C’est le cas de son école. Là, Sasha doit encore s’habiller en garçon, car la direction, qui a menacé de faire un signalement, croit à une affabulation ou à une pression venant de la mère. C’est l’un des combats usants, désespérants que doivent mener Karine et les siens. Les attaques pourraient venir d’ailleurs, d’une autre institution. C’est une question de personnes, obtuses, transphobes, « bêtes et méchantes », comme la nouvelle professeure de danse qui refuse dorénavant Sasha à ses cours.
On sera peut-être étonné par le fait que Sasha et sa famille trouvent appui auprès d’une pédopsychiatre, en l’occurrence la docteure Anne Bargiacchi, qui a accepté d’ouvrir ses séances au cinéaste. La transidentité, ou dysphorie de genre, n’est pourtant pas une maladie psychiatrique. Mais ce service créé il y a seulement quelques années est le meilleur endroit pour accompagner les enfants saisis par cette dysphorie, là où des soignants moins avisés, comme on le voit au début du film avec un généraliste, peuvent commettre des erreurs involontaires mais cuisantes.

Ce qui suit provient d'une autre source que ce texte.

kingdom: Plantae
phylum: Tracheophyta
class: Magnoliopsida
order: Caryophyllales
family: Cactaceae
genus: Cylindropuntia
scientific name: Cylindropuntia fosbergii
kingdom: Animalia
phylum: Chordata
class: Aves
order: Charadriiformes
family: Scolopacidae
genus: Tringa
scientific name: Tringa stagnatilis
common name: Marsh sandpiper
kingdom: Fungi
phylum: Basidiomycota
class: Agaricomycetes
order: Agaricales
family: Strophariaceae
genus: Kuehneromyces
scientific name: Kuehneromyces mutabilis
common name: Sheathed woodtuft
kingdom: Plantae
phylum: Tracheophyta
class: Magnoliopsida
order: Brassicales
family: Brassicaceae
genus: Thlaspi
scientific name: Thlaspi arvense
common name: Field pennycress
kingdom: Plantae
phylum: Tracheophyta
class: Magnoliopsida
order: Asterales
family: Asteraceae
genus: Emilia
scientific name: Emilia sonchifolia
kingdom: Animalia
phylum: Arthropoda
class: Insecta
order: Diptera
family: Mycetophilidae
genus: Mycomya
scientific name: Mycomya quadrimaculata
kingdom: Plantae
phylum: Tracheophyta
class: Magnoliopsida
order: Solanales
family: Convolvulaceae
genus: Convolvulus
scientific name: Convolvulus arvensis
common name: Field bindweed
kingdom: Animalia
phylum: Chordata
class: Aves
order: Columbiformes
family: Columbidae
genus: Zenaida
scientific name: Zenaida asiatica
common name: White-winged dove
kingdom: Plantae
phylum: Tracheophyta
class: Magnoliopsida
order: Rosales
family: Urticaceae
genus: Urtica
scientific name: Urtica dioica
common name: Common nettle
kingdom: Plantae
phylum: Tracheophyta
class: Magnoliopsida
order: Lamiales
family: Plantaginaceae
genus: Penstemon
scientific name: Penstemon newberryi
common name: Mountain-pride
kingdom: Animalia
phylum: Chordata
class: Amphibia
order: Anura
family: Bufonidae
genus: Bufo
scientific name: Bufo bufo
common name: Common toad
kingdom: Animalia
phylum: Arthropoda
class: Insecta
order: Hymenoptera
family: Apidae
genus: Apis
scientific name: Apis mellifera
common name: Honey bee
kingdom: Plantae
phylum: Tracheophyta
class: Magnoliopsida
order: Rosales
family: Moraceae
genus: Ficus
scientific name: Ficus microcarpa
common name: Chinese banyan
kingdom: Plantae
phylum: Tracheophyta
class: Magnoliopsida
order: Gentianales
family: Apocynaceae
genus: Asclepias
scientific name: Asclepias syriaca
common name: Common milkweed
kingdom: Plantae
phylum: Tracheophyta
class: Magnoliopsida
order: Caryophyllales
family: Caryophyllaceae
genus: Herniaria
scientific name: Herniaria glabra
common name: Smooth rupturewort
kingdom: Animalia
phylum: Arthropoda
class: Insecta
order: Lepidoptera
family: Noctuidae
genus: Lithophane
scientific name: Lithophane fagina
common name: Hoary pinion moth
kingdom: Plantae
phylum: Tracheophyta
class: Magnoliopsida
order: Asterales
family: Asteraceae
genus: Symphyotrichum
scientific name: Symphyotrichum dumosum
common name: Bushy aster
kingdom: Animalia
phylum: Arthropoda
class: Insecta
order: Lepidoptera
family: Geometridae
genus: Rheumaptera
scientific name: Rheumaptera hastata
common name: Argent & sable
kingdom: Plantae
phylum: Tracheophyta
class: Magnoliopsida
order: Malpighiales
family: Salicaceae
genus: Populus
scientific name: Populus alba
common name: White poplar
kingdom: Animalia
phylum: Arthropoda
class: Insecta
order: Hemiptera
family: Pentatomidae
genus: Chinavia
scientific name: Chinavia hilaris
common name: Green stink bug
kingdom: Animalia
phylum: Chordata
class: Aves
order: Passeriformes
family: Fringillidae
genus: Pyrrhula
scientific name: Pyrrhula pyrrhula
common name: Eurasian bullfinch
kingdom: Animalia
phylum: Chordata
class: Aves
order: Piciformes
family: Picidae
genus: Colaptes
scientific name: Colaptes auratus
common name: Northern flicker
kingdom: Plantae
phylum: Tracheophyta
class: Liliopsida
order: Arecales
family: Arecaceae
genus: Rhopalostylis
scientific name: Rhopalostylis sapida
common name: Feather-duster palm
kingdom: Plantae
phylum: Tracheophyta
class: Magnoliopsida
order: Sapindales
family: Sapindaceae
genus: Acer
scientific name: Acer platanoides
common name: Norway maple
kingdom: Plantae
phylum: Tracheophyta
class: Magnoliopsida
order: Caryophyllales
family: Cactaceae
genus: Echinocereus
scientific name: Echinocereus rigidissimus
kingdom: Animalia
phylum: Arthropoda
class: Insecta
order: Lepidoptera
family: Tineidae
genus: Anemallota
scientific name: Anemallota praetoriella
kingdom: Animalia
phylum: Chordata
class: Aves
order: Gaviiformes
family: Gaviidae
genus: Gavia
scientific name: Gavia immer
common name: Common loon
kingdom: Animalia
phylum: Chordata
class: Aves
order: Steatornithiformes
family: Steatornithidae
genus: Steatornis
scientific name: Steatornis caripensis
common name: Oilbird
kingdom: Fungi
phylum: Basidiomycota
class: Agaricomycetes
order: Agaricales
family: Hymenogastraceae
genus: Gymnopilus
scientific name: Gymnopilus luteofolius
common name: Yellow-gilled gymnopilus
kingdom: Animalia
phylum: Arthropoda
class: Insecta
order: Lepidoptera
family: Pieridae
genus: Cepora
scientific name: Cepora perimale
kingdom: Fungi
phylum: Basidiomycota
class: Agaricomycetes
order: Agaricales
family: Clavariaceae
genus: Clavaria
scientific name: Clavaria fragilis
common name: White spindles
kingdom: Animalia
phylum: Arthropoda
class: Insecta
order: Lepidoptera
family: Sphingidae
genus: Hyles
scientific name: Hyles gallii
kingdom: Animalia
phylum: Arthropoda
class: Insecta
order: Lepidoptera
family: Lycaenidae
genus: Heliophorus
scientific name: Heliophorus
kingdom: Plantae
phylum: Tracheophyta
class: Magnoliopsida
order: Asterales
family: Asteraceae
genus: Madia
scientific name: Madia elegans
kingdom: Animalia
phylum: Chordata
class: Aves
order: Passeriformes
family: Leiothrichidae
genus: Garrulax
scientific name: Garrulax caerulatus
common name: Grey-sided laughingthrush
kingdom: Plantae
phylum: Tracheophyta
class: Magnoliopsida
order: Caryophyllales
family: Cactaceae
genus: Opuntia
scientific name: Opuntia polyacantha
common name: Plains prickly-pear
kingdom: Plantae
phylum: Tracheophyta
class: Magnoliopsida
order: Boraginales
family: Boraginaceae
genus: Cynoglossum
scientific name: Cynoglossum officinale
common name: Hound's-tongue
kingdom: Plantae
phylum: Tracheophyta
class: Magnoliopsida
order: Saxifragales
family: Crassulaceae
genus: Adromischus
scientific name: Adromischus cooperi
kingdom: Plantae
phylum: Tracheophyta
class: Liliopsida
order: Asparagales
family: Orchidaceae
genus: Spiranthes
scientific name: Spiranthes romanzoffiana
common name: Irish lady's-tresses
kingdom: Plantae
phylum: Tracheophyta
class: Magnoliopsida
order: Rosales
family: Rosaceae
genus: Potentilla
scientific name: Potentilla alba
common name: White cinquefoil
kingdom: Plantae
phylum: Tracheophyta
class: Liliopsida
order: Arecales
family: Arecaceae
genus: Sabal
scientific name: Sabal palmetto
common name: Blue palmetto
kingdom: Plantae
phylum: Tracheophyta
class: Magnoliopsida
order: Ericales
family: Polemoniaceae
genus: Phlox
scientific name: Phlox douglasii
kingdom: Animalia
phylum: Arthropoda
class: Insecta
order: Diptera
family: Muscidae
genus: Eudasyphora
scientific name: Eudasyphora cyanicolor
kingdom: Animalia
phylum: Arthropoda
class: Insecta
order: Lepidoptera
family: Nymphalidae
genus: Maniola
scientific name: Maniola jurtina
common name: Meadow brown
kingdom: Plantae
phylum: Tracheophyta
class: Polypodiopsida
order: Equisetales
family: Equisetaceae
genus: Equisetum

Comme Karine, qui se sent la mission d’aider Sasha sans relâche dans sa vie à venir – et elle sait que les obstacles ne manqueront pas, au moment des premières amours en particulier –, Sébastien Lifshitz souhaite contribuer au changement des mentalités. Avec d’autant plus d’efficacité qu’il ne cède rien à l’exigence de son cinéma. Petite Fille est directement diffusé à la télévision. C’est une bonne chose car ce film mérite le plus large public.
Petite Fille, Sébastien Lifshitz, Arte, 2 décembre, 20 h 50, et dès maintenant sur arte.fr.